Goal: Force yourself to take a short walk outside each day while the sun is up. This might be 20 minutes after breakfast, before you leave for work or in your lunch break.
Love Your Workouts
If you hate your training, the results are never going to be as impressive. Find something that you look forward to fitting in before/after work and excel in it. If weight lifting bores you, try a boxing class. If jogging just isn’t your thing, try Zumba. There are so many ways to move your body and burn calories, you just need to find the one for you.
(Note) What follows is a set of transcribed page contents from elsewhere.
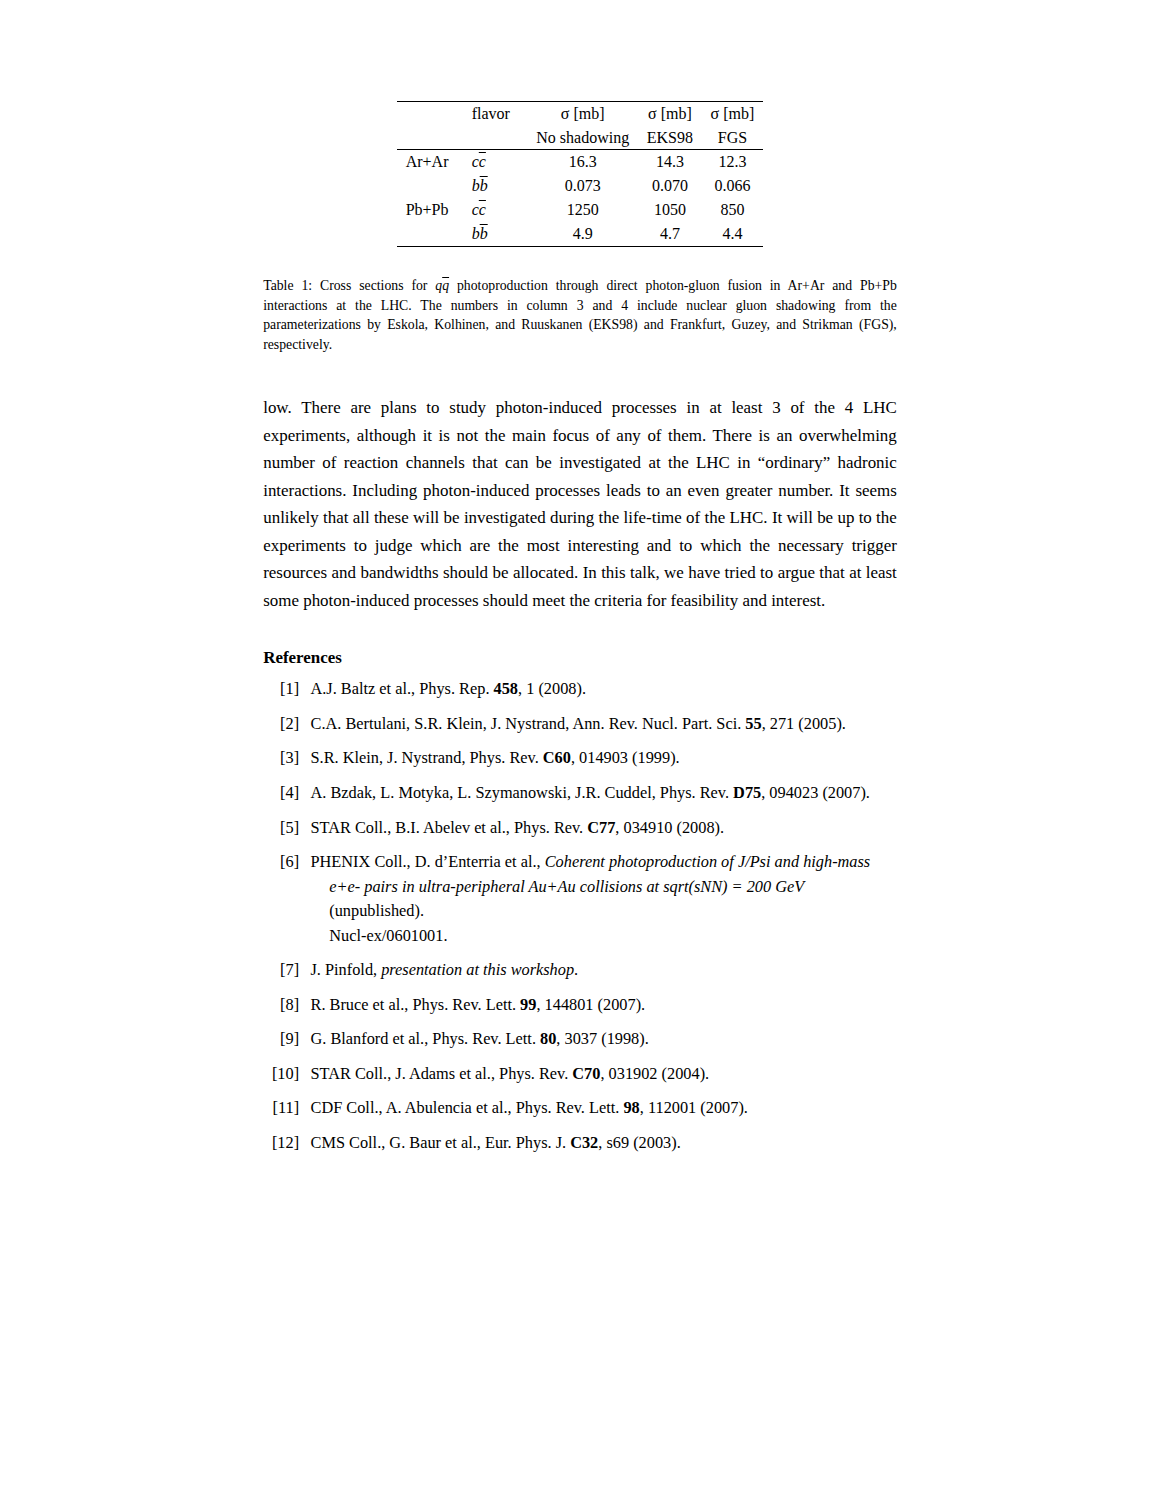| | flavor | σ [mb] | σ [mb] | σ [mb] |
| | | No shadowing | EKS98 | FGS |
| Ar+Ar | c c | 16.3 | 14.3 | 12.3 |
| | b b | 0.073 | 0.070 | 0.066 |
| Pb+Pb | c c | 1250 | 1050 | 850 |
| | b b | 4.9 | 4.7 | 4.4 |
Table 1: Cross sections for qq photoproduction through direct photon-gluon fusion in Ar+Ar and Pb+Pb interactions at the LHC. The numbers in column 3 and 4 include nuclear gluon shadowing from the parameterizations by Eskola, Kolhinen, and Ruuskanen (EKS98) and Frankfurt, Guzey, and Strikman (FGS), respectively.
low. There are plans to study photon-induced processes in at least 3 of the 4 LHC experiments, although it is not the main focus of any of them. There is an overwhelming number of reaction channels that can be investigated at the LHC in “ordinary” hadronic interactions. Including photon-induced processes leads to an even greater number. It seems unlikely that all these will be investigated during the life-time of the LHC. It will be up to the experiments to judge which are the most interesting and to which the necessary trigger resources and bandwidths should be allocated. In this talk, we have tried to argue that at least some photon-induced processes should meet the criteria for feasibility and interest.
References
[1] A.J. Baltz et al., Phys. Rep. 458, 1 (2008).
[2] C.A. Bertulani, S.R. Klein, J. Nystrand, Ann. Rev. Nucl. Part. Sci. 55, 271 (2005).
[3] S.R. Klein, J. Nystrand, Phys. Rev. C60, 014903 (1999).
[4] A. Bzdak, L. Motyka, L. Szymanowski, J.R. Cuddel, Phys. Rev. D75, 094023 (2007).
[5] STAR Coll., B.I. Abelev et al., Phys. Rev. C77, 034910 (2008).
[6] PHENIX Coll., D. d’Enterria et al., Coherent photoproduction of J/Psi and high-mass e+e- pairs in ultra-peripheral Au+Au collisions at sqrt(sNN) = 200 GeV (unpublished). Nucl-ex/0601001.
[7] J. Pinfold, presentation at this workshop.
[8] R. Bruce et al., Phys. Rev. Lett. 99, 144801 (2007).
[9] G. Blanford et al., Phys. Rev. Lett. 80, 3037 (1998).
[10] STAR Coll., J. Adams et al., Phys. Rev. C70, 031902 (2004).
[11] CDF Coll., A. Abulencia et al., Phys. Rev. Lett. 98, 112001 (2007).
[12] CMS Coll., G. Baur et al., Eur. Phys. J. C32, s69 (2003).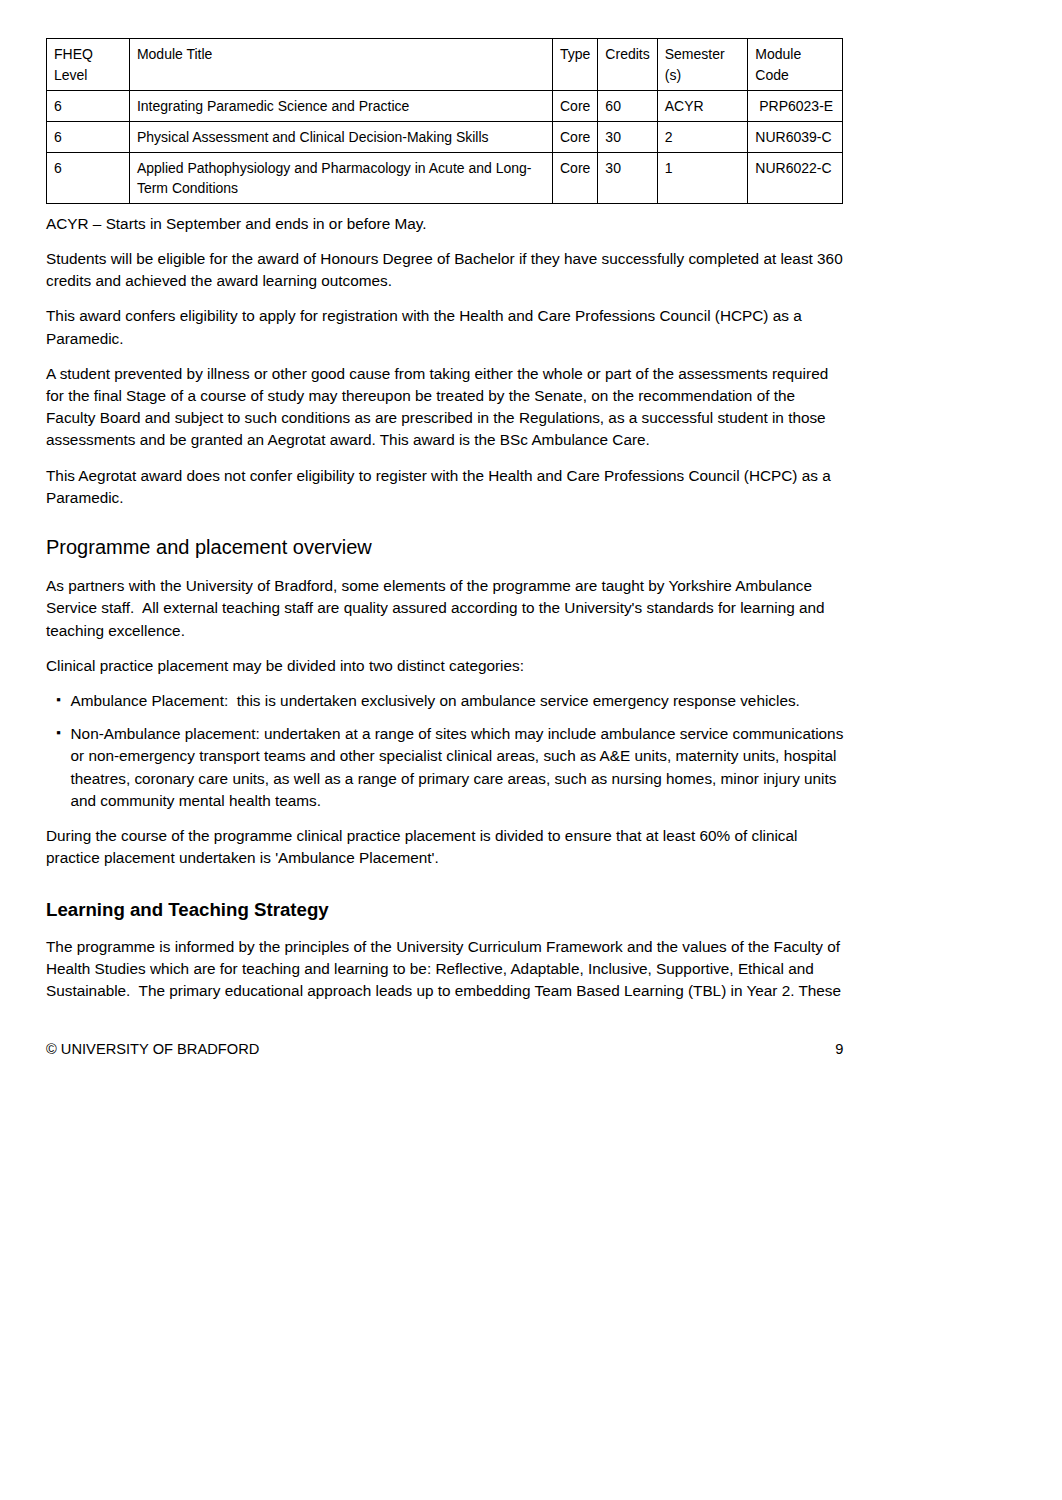| FHEQ Level | Module Title | Type | Credits | Semester (s) | Module Code |
| --- | --- | --- | --- | --- | --- |
| 6 | Integrating Paramedic Science and Practice | Core | 60 | ACYR | PRP6023-E |
| 6 | Physical Assessment and Clinical Decision-Making Skills | Core | 30 | 2 | NUR6039-C |
| 6 | Applied Pathophysiology and Pharmacology in Acute and Long-Term Conditions | Core | 30 | 1 | NUR6022-C |
ACYR – Starts in September and ends in or before May.
Students will be eligible for the award of Honours Degree of Bachelor if they have successfully completed at least 360 credits and achieved the award learning outcomes.
This award confers eligibility to apply for registration with the Health and Care Professions Council (HCPC) as a Paramedic.
A student prevented by illness or other good cause from taking either the whole or part of the assessments required for the final Stage of a course of study may thereupon be treated by the Senate, on the recommendation of the Faculty Board and subject to such conditions as are prescribed in the Regulations, as a successful student in those assessments and be granted an Aegrotat award. This award is the BSc Ambulance Care.
This Aegrotat award does not confer eligibility to register with the Health and Care Professions Council (HCPC) as a Paramedic.
Programme and placement overview
As partners with the University of Bradford, some elements of the programme are taught by Yorkshire Ambulance Service staff. All external teaching staff are quality assured according to the University's standards for learning and teaching excellence.
Clinical practice placement may be divided into two distinct categories:
Ambulance Placement: this is undertaken exclusively on ambulance service emergency response vehicles.
Non-Ambulance placement: undertaken at a range of sites which may include ambulance service communications or non-emergency transport teams and other specialist clinical areas, such as A&E units, maternity units, hospital theatres, coronary care units, as well as a range of primary care areas, such as nursing homes, minor injury units and community mental health teams.
During the course of the programme clinical practice placement is divided to ensure that at least 60% of clinical practice placement undertaken is 'Ambulance Placement'.
Learning and Teaching Strategy
The programme is informed by the principles of the University Curriculum Framework and the values of the Faculty of Health Studies which are for teaching and learning to be: Reflective, Adaptable, Inclusive, Supportive, Ethical and Sustainable. The primary educational approach leads up to embedding Team Based Learning (TBL) in Year 2. These
© UNIVERSITY OF BRADFORD 9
Top Tip: Don’t set your goal too high. If you haven’t hit the gym in 6 months, you’re probably not going to go 6 days a week. Try 3 days. This is a massive step in the right direction and it is realistic. Set yourself up for success, not failure.
Speak Kindly to Yourself
Even though these resolutions are intended to be positive and contribute to better long-term health, forgive yourself if sometimes you mess up. 365 days of being perfect is a lot to ask! When you do slip up, make a mental note of why you did it and what you can do differently in future, and just move on! Be the person who picks themselves up and tries again every time.